That is, in the reactor of the present invention in which one example is shown in Fig. 13(A), the magnetic path length can be shortened by shortening the circumference in the longitudinal cross-section of the coil.

[0063] According to claim 4, miniaturization of the reactor can be realized, and accompanied with the miniaturization, the weight can be decreased and amount of the core material can be decreased to decrease the required costs of the reactor, and the loss is also effectively decreased accompanied with the miniaturization.
Moreover, in the present invention, the aspect ratio expressed by A/B is preferably in a range of 0.8 to 1.2, and is more preferably in a range of 0.9 to 1.1.

[0064] (5) In claim 4, as shown in Fig. 13(B), the flat-wise coil is divided into three coil blocks 10-1, 10-2, and 10-3, and these blocks may be superposed in three stages in up and down directions which are the coil axial direction. Alternatively, as shown in Fig. 13(C), the edge-wise coil is divided into two coil blocks 10-1 and 10-2, and these blocks may be disposed so as to be superposed in two rows in the radial direction.
In addition, more coil blocks may be disposed so as to be superposed in the height direction which is the coil axial direction or the radial direction, thereby configuring the entire coil 10.

[0065] However, in the present invention, as shown Figs. 13(A) and 13(B), it is preferable that the coil blocks of the flat-wise coil which is configured by winding the rectangular wire in the thickness direction of the wire be stacked in a plurality of stages, suitably, in two stages in the height direction to thereby configure the entire coil (claim 5).

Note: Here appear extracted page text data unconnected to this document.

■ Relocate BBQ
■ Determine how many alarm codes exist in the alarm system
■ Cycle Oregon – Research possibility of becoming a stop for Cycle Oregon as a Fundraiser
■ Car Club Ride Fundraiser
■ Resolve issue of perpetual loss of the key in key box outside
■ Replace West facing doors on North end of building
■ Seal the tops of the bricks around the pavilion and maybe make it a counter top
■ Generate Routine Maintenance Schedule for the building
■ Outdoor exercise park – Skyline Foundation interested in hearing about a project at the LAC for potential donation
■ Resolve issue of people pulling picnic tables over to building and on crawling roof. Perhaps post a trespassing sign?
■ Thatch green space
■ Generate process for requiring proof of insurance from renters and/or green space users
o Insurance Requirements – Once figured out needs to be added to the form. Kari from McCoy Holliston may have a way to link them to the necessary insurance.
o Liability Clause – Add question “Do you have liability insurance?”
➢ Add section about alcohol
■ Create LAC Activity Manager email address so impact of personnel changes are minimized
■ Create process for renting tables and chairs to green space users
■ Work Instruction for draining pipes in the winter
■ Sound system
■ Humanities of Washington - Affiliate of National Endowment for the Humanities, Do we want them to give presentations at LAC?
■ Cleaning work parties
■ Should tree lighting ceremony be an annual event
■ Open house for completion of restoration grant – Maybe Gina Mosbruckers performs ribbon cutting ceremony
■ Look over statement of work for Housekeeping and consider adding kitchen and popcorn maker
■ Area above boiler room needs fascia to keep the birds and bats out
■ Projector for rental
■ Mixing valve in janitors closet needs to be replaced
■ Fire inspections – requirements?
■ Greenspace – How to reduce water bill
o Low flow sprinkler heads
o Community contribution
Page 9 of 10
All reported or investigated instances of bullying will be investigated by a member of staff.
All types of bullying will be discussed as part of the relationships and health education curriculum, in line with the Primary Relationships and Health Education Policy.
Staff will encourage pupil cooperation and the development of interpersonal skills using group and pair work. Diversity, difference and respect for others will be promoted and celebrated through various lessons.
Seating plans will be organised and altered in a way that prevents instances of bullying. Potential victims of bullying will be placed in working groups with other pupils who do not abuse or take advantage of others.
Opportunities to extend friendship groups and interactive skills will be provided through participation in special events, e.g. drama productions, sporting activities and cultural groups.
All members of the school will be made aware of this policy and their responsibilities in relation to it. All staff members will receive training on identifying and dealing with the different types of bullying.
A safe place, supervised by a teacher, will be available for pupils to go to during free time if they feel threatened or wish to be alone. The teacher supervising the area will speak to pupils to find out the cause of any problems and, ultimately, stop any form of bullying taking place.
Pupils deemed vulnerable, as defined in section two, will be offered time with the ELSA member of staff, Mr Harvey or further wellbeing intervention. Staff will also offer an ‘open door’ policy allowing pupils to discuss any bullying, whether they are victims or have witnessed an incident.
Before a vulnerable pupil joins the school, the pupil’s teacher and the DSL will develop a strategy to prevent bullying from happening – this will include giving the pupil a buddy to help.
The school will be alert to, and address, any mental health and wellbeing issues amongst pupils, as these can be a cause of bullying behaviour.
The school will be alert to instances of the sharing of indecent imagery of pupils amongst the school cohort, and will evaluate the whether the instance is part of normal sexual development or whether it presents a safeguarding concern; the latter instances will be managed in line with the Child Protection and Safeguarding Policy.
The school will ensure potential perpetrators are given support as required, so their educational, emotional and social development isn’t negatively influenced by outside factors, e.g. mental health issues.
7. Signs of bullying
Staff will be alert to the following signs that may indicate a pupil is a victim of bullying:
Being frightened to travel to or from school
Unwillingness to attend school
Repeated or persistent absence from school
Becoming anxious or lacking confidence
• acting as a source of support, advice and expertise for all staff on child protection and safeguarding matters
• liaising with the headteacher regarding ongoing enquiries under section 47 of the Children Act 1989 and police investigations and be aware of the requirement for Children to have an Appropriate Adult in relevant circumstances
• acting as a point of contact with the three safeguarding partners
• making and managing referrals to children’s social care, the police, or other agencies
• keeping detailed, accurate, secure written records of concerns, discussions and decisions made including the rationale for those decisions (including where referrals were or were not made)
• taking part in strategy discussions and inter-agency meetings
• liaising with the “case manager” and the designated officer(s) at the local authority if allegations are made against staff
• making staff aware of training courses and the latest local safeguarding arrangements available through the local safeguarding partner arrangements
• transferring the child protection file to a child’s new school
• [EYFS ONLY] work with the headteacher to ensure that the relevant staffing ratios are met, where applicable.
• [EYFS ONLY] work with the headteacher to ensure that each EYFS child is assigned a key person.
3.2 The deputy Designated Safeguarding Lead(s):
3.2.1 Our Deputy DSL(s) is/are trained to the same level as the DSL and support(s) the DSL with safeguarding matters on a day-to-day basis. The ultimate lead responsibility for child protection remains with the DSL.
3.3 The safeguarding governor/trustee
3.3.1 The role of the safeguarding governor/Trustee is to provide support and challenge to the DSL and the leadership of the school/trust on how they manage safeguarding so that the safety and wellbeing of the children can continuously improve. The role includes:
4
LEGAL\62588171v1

[0066] (6) Next, in the reactor of claim 6, a powder of pure Fe or a powder of an Fe-based alloy having a composition which contains 0.2 to 9.0 mass% of Si is used as the soft magnetic powder.
The pure Fe has a defect in which the core loss is high, however, the pure Fe is low in cost, is easily handled, and has high magnetic flux density characteristics next to Permendur amoung magnetic materials. Therefore, when the characteristics are regard as important, it is preferable that the powder of the pure Fe be used.

[0067] The magnetic flux density of the powder of the Fe-based soft magnetic alloy containing 0.2 to 9.0% of Si is lower than that of the pure Fe according to the increase of Si, but the core loss is less than that of the pure Fe. Therefore, the Fe-based soft magnetic alloy has an advantage in which balance between the magnetic flux density and the core loss can be easily treated.
Particularly, the core loss is the minimum value and the magnetic flux density is relatively high when Si content is 6.5%, which makes the powder to an improved soft magnetic material.
If the Si content exceeds 6,5%, the core loss is increased, but since the magnetic flux density is high up to 9.0%, which is sufficiently practical.
However, when the Si content exceeds 9.0%, the magnetic flux density is decreased and the core loss is increased.
On the other hand, if the Si content is less than 0.2%, the characteristics are substantially the same as those of the pure Fe.

[0068]  Among the powders of the Fe-based soft magnetic alloy containing Si, in the powder containing 6 to 7% of Si, the balance of the inductance characteristics and heat generation characteristics is improved. Therefore, when this point is regarded as important, it is preferable that the composition containing 6 to 7% of Si be used.
On the other hand, in the powder containing 2 to 3% of Si, the balance of costs and performance such as the inductance characteristics and the heat generation characteristics is improved. Therefore, when this point is regarded as important, it is preferable that the composition containing 2 to 3% of Si be used.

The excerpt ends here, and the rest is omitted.